Problems to work on
**A)** According to the forum thread on oil investing, what does zylon's comparison of HEE with its top five holdings leave out?
**B)** From the forum thread on oil investing, return the passage starting with "This compares share" and going on through "here's the url.".
**C)** Write the next part of the forum thread on oil investing, picking up after its final sentence.

Supplied text
· · · ·
Any other ideas on pair-trading oil?

Also what about HEE? It's taken an ~30% hit since 2014 so now might be a buying opportunity. Also it has a 12% trailing yield.

Horizon Energy Income EFT


----------



## zylon (Oct 27, 2010)

willow1044 said:


> Also what about HEE? It's taken an ~30% hit since 2014 so now might be a buying opportunity. Also it has a 12% trailing yield.


I pulled up a quick comparison of HEE to the top five holdings.
This compares share price only; doesn't include dividends/distributions.
Surely, there's a better way than HEE?

To play around with other time frames or tickers, here's the url.
http://stockcharts.com/freecharts/perf.php?HEE.TO,enb.to,pey.to,tou.to,su.to,imo.to


----------



## willow1044 (Jan 30, 2012)

zylon said:


> Surely, there's a better way than HEE?


But isn't buying low and selling high the point? So if the fund is worth less than it's underlying holdings then doesn't that tell us that it's under priced?


----------



## james4beach (Nov 15, 2012)

The OP should be careful about currency exposure too as oil against CAD is probably more important than oil against USD.

And as I mentioned earlier there's the question of *which* oil price you care about. West Texas? Brent?

Additionally, I don't know whether the intention is some kind of hedge against something but you should also consider how much of our existing lives are already impacted by oil prices. Plummeting oil prices reduce not only transportation costs, but also food costs, other manufacturing costs, etc.


----------



## Hawkdog (Oct 26, 2012)

willow1044 said:


> After reading the replies I should clarify a few things.
> 
> I'm NOT betting on a continued sharp decline in the price of oil, I believe that the price will move sideways or slowly decline losing value in real terms. Essentially the easy money to be made from a decline in oil prices has probably already been made.
· · · ·
Extracted information
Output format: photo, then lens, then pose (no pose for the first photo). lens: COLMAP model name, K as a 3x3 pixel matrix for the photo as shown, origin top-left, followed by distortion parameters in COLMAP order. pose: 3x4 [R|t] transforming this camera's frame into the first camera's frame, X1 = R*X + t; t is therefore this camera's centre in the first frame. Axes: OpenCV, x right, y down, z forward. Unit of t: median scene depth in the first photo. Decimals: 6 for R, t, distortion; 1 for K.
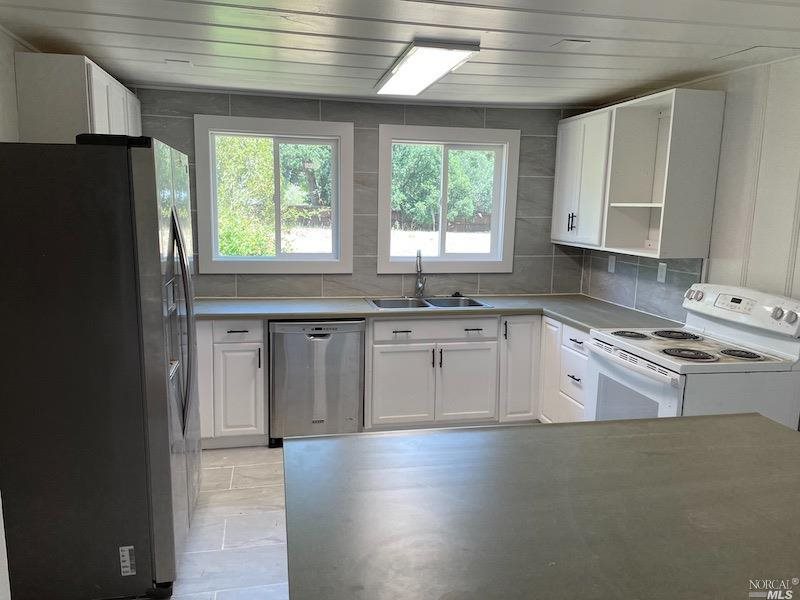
lens RADIAL K [[594.3, 0, 400.1], [0, 594.3, 299.0], [0, 0, 1]] dist [0.044430, -0.043239]
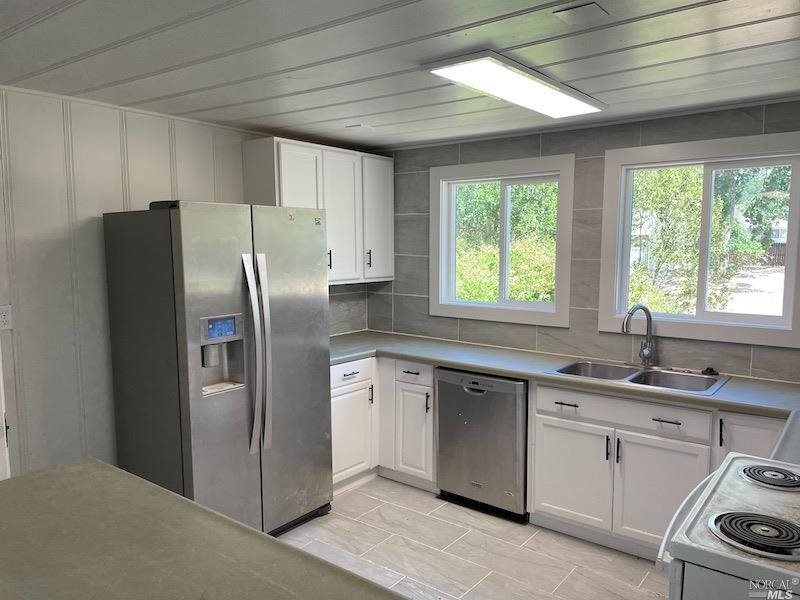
lens RADIAL K [[594.3, 0, 404.4], [0, 594.3, 304.6], [0, 0, 1]] dist [0.044430, -0.043239]
pose [[0.647779, 0.059277, -0.759519, 0.515288], [-0.105874, 0.994299, -0.012697, -0.050196], [0.754436, 0.088638, 0.650361, 0.330478]]
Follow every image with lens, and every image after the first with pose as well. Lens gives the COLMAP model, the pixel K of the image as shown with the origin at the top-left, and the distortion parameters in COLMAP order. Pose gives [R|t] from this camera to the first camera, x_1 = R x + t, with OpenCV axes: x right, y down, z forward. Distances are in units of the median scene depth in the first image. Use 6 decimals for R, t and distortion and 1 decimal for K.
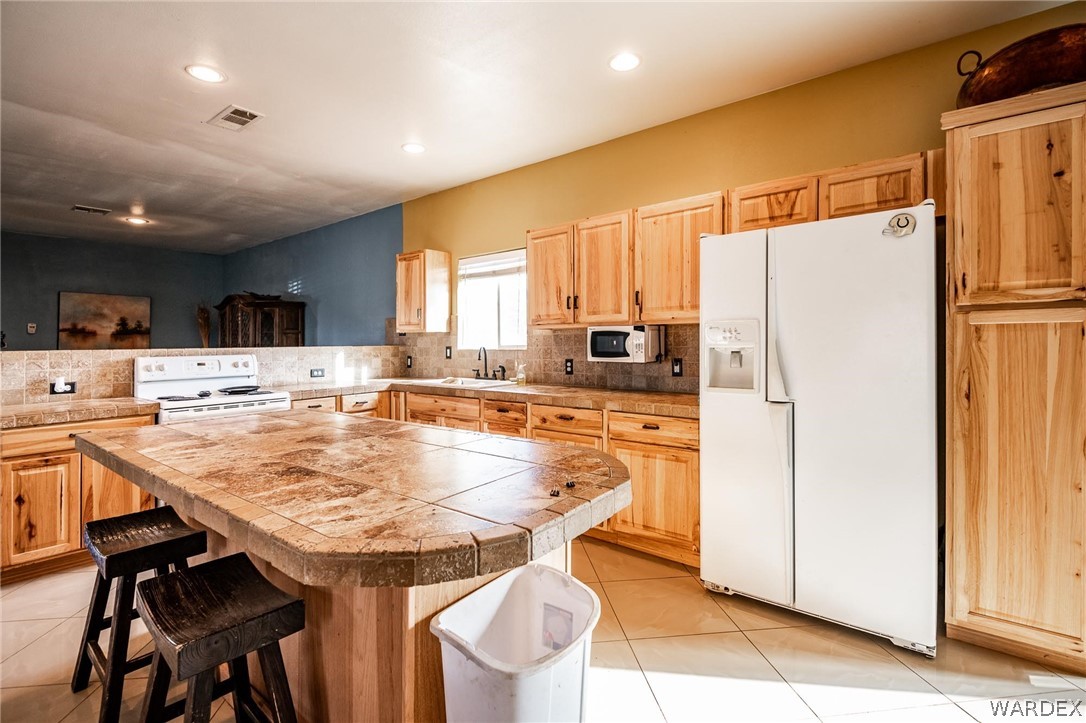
lens RADIAL K [[489.7, 0, 519.4], [0, 489.7, 338.3], [0, 0, 1]] dist [0.014321, -0.000502]
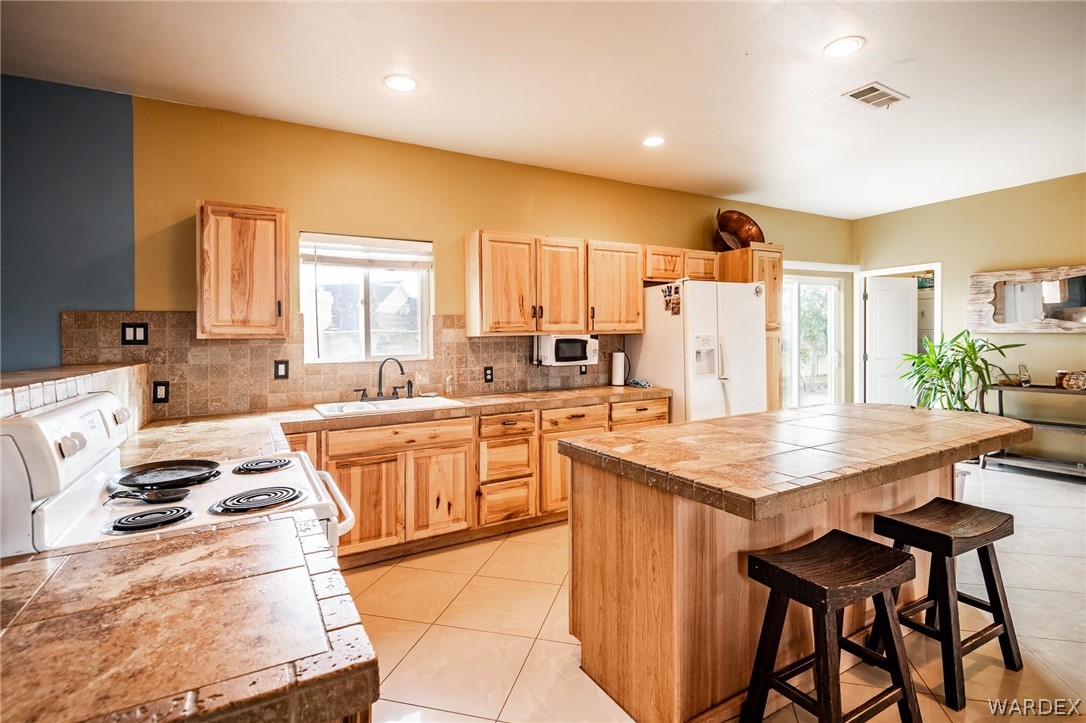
lens RADIAL K [[527.7, 0, 545.2], [0, 527.7, 350.3], [0, 0, 1]] dist [0.004593, 0.000190]
pose [[0.347868, -0.014666, 0.937429, -0.937884], [0.008683, 0.999885, 0.012422, -0.003469], [-0.937503, 0.003819, 0.347955, 0.572456]]
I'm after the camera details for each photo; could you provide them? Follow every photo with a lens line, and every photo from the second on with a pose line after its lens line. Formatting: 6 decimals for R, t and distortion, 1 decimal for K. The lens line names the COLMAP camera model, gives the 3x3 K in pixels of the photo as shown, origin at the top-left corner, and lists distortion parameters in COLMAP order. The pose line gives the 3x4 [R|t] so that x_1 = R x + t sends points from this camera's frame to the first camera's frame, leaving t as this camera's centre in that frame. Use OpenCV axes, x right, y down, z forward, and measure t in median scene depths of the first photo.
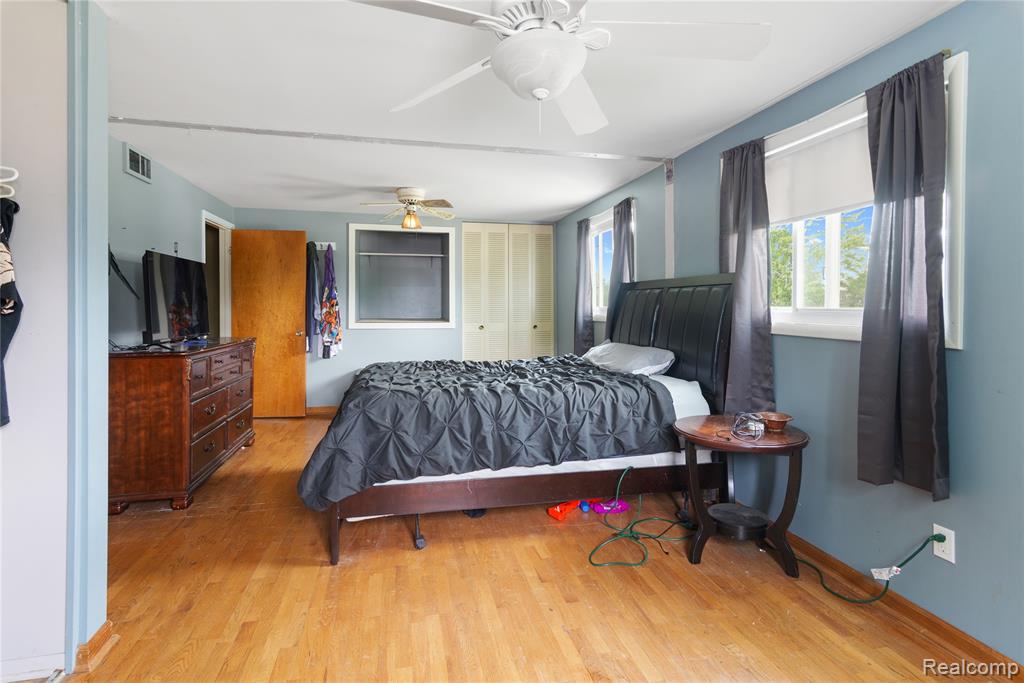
lens RADIAL K [[500.6, 0, 508.9], [0, 500.6, 304.5], [0, 0, 1]] dist [-0.000238, -0.000092]
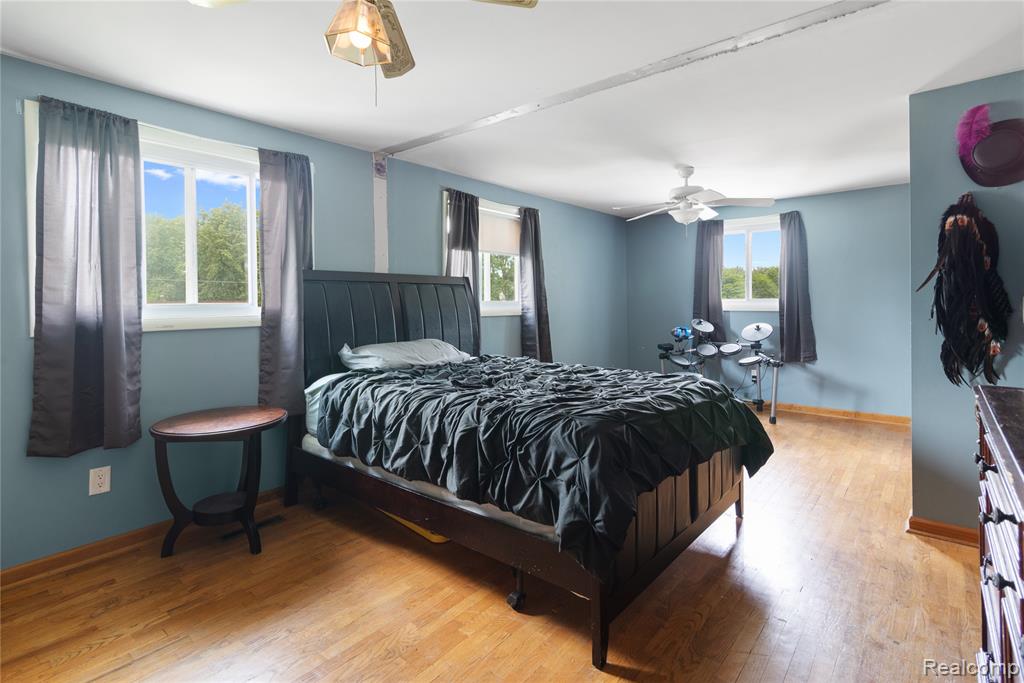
lens RADIAL K [[500.6, 0, 508.9], [0, 500.6, 304.5], [0, 0, 1]] dist [-0.000238, -0.000092]
pose [[-0.604397, -0.007308, 0.796650, -0.715689], [-0.000490, 0.999961, 0.008802, 0.001257], [-0.796683, 0.004929, -0.604377, 1.594568]]
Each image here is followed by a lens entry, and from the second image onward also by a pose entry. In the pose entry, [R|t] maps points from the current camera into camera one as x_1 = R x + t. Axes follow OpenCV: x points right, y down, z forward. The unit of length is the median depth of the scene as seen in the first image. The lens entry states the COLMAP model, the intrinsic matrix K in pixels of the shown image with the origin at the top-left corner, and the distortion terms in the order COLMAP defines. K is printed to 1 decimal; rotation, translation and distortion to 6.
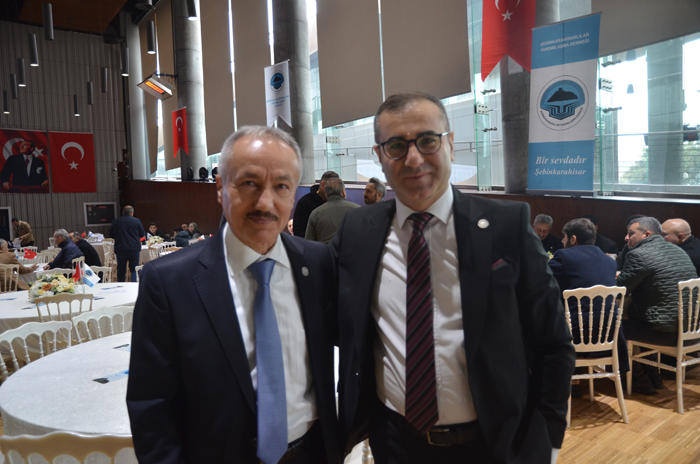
lens RADIAL K [[502.8, 0, 348.9], [0, 502.8, 228.3], [0, 0, 1]] dist [0.001055, 0.001876]
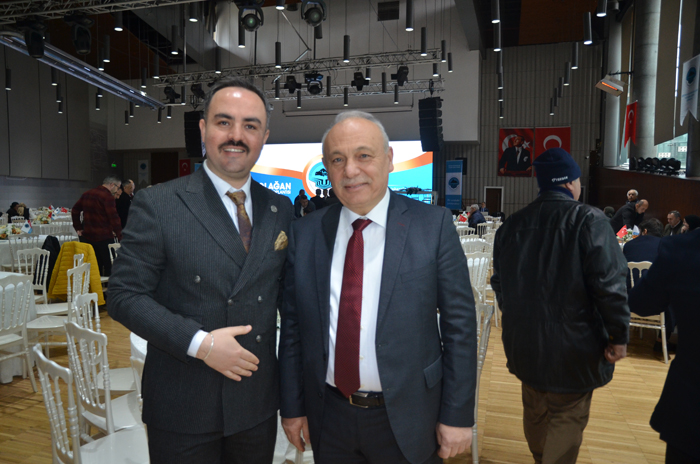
lens RADIAL K [[502.8, 0, 350.5], [0, 502.8, 230.7], [0, 0, 1]] dist [0.001055, 0.001876]
pose [[0.564375, 0.114878, -0.817486, 0.199994], [-0.081609, 0.993183, 0.083227, -0.004592], [0.821475, 0.019743, 0.569903, -0.088936]]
· · · ·
Responses by task
**A)** Dividends and distributions; it compares share price only.

**B)**
This compares share price only; doesn't include dividends/distributions.
Surely, there's a better way than HEE?

To play around with other time frames or tickers, here's the url.

**C)**
> 
> ...



picking up oil stocks that have low debt, good assets and have at least 1/3 of their oil hedged above 80 bucks/barrel for 2015 is where I would start.
If you are looking to shy away from oil stocks for moral reasons and want to bet on renewables - copper stocks - renewables need lots and lots of copper. 

CHINA:Sales of passenger vehicles in world's largest auto market rose 9.4 per cent to 1.87 million last month,from 6.4 per cent in February
China's apparent oil demand in the first two months of this year rose 2.6% year on year to 83.92 million mt, or an average *10.43 million b/d*


----------



## james4beach (Nov 15, 2012)

willow1044 said:


> To me the question is now: how do I go about continuing to benefit from a prolonged period of low prices since so many people believe that oil will bounce back?


Just by living in North America. Oil heavily impacts all of our expenses, so if oil prices stay low, you're already benefitting.

If you feel like taking a more explicit position, you might bet that XEG (the oil sector) will under-perform the XIU (the TSX). You can do this by simultaneously going long XIU and short XEG... a pair trade.

If they both rise at the same pace, you are net 0. If they both crash the same amount, you are net 0. However if XEG under-performs XIU, you are net positive. On the flip side, if XEG out-performs the XIU, then you are net negative and lose money.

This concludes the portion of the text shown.